• **What you will do**: With every line kept intact, print the entries that appear below.

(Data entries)
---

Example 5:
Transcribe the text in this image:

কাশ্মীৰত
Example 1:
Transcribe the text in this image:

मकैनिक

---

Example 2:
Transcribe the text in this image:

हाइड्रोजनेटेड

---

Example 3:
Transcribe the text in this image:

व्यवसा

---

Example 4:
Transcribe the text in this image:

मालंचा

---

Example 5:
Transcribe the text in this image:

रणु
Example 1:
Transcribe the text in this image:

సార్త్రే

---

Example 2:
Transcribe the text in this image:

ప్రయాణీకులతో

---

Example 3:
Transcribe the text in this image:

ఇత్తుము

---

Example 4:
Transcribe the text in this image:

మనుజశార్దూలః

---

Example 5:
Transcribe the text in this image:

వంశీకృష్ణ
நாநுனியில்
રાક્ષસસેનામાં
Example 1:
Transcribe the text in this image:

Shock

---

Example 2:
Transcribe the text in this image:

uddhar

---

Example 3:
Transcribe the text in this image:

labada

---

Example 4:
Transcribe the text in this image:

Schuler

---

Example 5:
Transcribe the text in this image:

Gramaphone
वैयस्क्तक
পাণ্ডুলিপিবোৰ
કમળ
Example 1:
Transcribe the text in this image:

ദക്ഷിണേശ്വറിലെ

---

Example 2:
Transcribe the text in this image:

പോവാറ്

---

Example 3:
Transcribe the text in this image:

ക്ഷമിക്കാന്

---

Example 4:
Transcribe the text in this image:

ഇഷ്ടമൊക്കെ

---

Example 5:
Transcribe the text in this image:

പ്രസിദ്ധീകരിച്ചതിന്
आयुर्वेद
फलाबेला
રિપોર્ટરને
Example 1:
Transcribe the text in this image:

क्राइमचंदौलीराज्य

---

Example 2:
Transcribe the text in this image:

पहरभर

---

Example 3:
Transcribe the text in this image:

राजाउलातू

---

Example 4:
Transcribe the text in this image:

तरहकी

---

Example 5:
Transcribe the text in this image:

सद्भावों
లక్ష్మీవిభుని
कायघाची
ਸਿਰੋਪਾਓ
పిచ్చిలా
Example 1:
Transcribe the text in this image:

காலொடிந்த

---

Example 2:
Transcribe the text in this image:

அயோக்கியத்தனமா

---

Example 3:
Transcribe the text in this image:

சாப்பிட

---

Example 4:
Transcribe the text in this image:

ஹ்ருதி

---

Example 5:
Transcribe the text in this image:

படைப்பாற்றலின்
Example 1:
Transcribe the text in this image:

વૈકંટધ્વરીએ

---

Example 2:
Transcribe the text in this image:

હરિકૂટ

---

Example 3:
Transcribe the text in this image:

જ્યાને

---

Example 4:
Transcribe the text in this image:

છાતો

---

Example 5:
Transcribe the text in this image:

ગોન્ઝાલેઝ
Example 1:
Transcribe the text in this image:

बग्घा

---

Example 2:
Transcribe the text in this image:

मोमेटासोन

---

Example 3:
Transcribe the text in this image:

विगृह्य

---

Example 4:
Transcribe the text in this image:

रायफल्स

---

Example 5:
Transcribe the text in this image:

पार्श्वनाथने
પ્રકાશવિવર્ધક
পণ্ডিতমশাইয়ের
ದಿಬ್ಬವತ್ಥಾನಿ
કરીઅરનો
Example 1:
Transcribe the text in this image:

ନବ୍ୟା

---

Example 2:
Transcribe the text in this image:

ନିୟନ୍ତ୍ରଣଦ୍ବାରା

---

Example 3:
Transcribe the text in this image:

• **Result below**:
---

Example 5:
Transcribe the text in this image:

কাশ্মীৰত
Example 1:
Transcribe the text in this image:

मकैनिक

---

Example 2:
Transcribe the text in this image:

हाइड्रोजनेटेड

---

Example 3:
Transcribe the text in this image:

व्यवसा

---

Example 4:
Transcribe the text in this image:

मालंचा

---

Example 5:
Transcribe the text in this image:

रणु
Example 1:
Transcribe the text in this image:

సార్త్రే

---

Example 2:
Transcribe the text in this image:

ప్రయాణీకులతో

---

Example 3:
Transcribe the text in this image:

ఇత్తుము

---

Example 4:
Transcribe the text in this image:

మనుజశార్దూలః

---

Example 5:
Transcribe the text in this image:

వంశీకృష్ణ
நாநுனியில்
રાક્ષસસેનામાં
Example 1:
Transcribe the text in this image:

Shock

---

Example 2:
Transcribe the text in this image:

uddhar

---

Example 3:
Transcribe the text in this image:

labada

---

Example 4:
Transcribe the text in this image:

Schuler

---

Example 5:
Transcribe the text in this image:

Gramaphone
वैयस्क्तक
পাণ্ডুলিপিবোৰ
કમળ
Example 1:
Transcribe the text in this image:

ദക്ഷിണേശ്വറിലെ

---

Example 2:
Transcribe the text in this image:

പോവാറ്

---

Example 3:
Transcribe the text in this image:

ക്ഷമിക്കാന്

---

Example 4:
Transcribe the text in this image:

ഇഷ്ടമൊക്കെ

---

Example 5:
Transcribe the text in this image:

പ്രസിദ്ധീകരിച്ചതിന്
आयुर्वेद
फलाबेला
રિપોર્ટરને
Example 1:
Transcribe the text in this image:

क्राइमचंदौलीराज्य

---

Example 2:
Transcribe the text in this image:

पहरभर

---

Example 3:
Transcribe the text in this image:

राजाउलातू

---

Example 4:
Transcribe the text in this image:

तरहकी

---

Example 5:
Transcribe the text in this image:

सद्भावों
లక్ష్మీవిభుని
कायघाची
ਸਿਰੋਪਾਓ
పిచ్చిలా
Example 1:
Transcribe the text in this image:

காலொடிந்த

---

Example 2:
Transcribe the text in this image:

அயோக்கியத்தனமா

---

Example 3:
Transcribe the text in this image:

சாப்பிட

---

Example 4:
Transcribe the text in this image:

ஹ்ருதி

---

Example 5:
Transcribe the text in this image:

படைப்பாற்றலின்
Example 1:
Transcribe the text in this image:

વૈકંટધ્વરીએ

---

Example 2:
Transcribe the text in this image:

હરિકૂટ

---

Example 3:
Transcribe the text in this image:

જ્યાને

---

Example 4:
Transcribe the text in this image:

છાતો

---

Example 5:
Transcribe the text in this image:

ગોન્ઝાલેઝ
Example 1:
Transcribe the text in this image:

बग्घा

---

Example 2:
Transcribe the text in this image:

मोमेटासोन

---

Example 3:
Transcribe the text in this image:

विगृह्य

---

Example 4:
Transcribe the text in this image:

रायफल्स

---

Example 5:
Transcribe the text in this image:

पार्श्वनाथने
પ્રકાશવિવર્ધક
পণ্ডিতমশাইয়ের
ದಿಬ್ಬವತ್ಥಾನಿ
કરીઅરનો
Example 1:
Transcribe the text in this image:

ନବ୍ୟା

---

Example 2:
Transcribe the text in this image:

ନିୟନ୍ତ୍ରଣଦ୍ବାରା

---

Example 3:
Transcribe the text in this image:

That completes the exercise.